[SOLVED] Find Location of All Numbers with a Comma

Find Location of All Numbers with a Comma

I have a been scraping some HTML pages with beautiful soup trying to extract some updated financial data. I only care about numbers that have a comma ie 100,000 or 12,000,000 but not 450 for example.

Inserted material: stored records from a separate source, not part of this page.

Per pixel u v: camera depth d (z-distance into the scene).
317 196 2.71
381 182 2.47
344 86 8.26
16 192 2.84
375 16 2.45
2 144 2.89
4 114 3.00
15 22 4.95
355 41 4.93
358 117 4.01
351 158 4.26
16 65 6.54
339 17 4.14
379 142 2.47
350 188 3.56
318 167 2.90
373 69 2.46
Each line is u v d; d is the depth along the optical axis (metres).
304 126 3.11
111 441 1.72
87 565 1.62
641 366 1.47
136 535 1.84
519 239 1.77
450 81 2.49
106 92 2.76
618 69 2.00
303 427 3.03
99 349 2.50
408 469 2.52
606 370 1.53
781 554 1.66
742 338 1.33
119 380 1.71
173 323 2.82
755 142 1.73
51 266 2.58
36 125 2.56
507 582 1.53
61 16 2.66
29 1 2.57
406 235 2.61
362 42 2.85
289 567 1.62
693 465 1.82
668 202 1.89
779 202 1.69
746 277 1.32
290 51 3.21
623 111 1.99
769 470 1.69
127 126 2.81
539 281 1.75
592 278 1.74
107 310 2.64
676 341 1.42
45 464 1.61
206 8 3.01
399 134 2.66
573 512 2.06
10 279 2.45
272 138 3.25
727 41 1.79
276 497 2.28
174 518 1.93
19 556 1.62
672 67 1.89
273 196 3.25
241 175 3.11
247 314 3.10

The goal is just to find the location of the comma separated numbers within a string then I need to extract the entire sentence they are in.

I moved the entire scrape to a string list and within that list I want to extract all numbers that have a comma.

url = 'https://www.sec.gov/Archives/edgar/data/354950/000035495020000024/hd-2020proxystatement.htm'
r = requests.get(url)  
soup = BeautifulSoup(r.content)
text = soup.find_all(text = True)
strings = []
for i in range(len(text)):
        text_s = str(proxy_text[i])
        strings.append(text)

I thought about the follow re code but I am not sure if it will extract all instances.. ie within the list there may be multiple instances of numbers separated by commas.

number  = re.sub('[^>0-9,]', "", text)

Any thoughts would be a huge help! Thank you

Solution

You can use:

from bs4 import BeautifulSoup
import requests, re

url = 'https://www.sec.gov/Archives/edgar/data/354950/000035495020000024/hd-2020proxystatement.htm'
soup = BeautifulSoup(requests.get(url).text, "html5lib")
for el in soup.find_all(True): # loop all element in page
    if re.search(r"(?=\d+,\d+).*", el.text):
        print(el.text)
        # print("END OF ELEMENT\n") # debug only